[Brief] Would you give again, exactly as written, the lines from the opening of the records to the line with "X198000000Y-120000000D02*", that line included and pictures excluded?

[Available data]
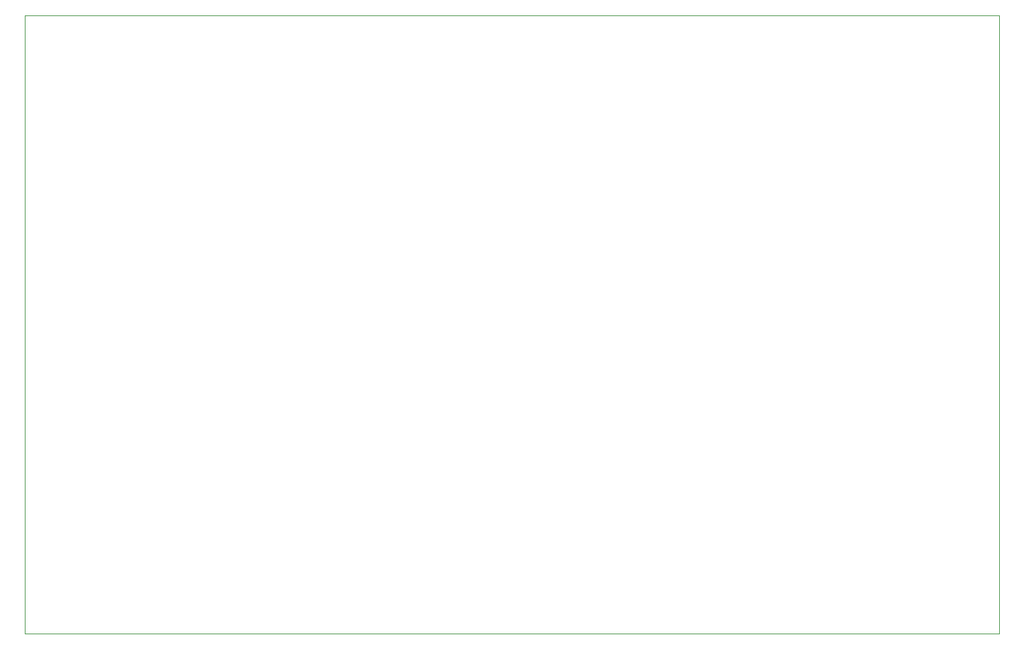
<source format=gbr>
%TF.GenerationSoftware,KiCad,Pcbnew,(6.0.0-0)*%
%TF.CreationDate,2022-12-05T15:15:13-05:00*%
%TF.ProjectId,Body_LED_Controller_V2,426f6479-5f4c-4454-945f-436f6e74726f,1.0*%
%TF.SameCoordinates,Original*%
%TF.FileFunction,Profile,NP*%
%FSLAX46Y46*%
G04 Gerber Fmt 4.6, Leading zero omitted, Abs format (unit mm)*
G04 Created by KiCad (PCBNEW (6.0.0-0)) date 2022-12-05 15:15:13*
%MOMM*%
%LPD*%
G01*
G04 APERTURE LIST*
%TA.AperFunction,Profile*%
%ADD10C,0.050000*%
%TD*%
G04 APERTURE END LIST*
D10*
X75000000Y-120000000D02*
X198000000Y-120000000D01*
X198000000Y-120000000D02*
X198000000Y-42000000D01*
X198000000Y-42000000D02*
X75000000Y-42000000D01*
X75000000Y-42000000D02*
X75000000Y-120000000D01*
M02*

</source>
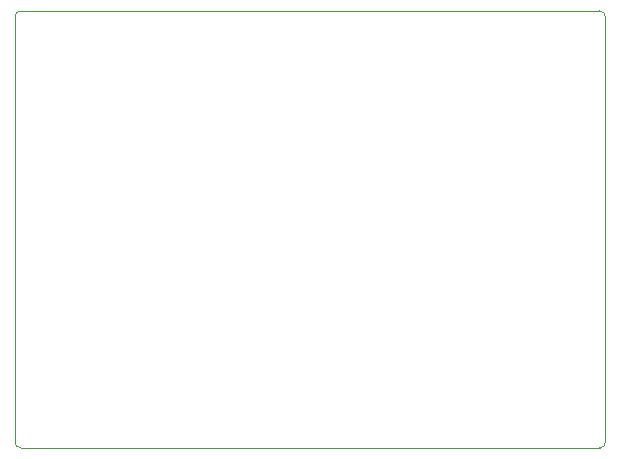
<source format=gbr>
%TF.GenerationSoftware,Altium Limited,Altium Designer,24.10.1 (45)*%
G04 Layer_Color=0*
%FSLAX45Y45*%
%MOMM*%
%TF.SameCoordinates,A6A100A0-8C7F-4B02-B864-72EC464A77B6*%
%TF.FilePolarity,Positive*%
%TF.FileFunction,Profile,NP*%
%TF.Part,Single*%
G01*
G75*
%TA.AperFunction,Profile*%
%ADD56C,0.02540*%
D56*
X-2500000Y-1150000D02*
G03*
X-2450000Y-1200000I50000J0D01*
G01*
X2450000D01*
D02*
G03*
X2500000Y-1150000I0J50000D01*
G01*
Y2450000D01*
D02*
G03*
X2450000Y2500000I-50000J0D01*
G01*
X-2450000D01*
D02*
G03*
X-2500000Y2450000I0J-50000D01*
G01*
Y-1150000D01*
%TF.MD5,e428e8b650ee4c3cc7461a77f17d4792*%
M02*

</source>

[Output for this exercise]
<source format=gbr>
%TF.GenerationSoftware,KiCad,Pcbnew,(6.0.0-0)*%
%TF.CreationDate,2022-12-05T15:15:13-05:00*%
%TF.ProjectId,Body_LED_Controller_V2,426f6479-5f4c-4454-945f-436f6e74726f,1.0*%
%TF.SameCoordinates,Original*%
%TF.FileFunction,Profile,NP*%
%FSLAX46Y46*%
G04 Gerber Fmt 4.6, Leading zero omitted, Abs format (unit mm)*
G04 Created by KiCad (PCBNEW (6.0.0-0)) date 2022-12-05 15:15:13*
%MOMM*%
%LPD*%
G01*
G04 APERTURE LIST*
%TA.AperFunction,Profile*%
%ADD10C,0.050000*%
%TD*%
G04 APERTURE END LIST*
D10*
X75000000Y-120000000D02*
X198000000Y-120000000D01*
X198000000Y-120000000D02*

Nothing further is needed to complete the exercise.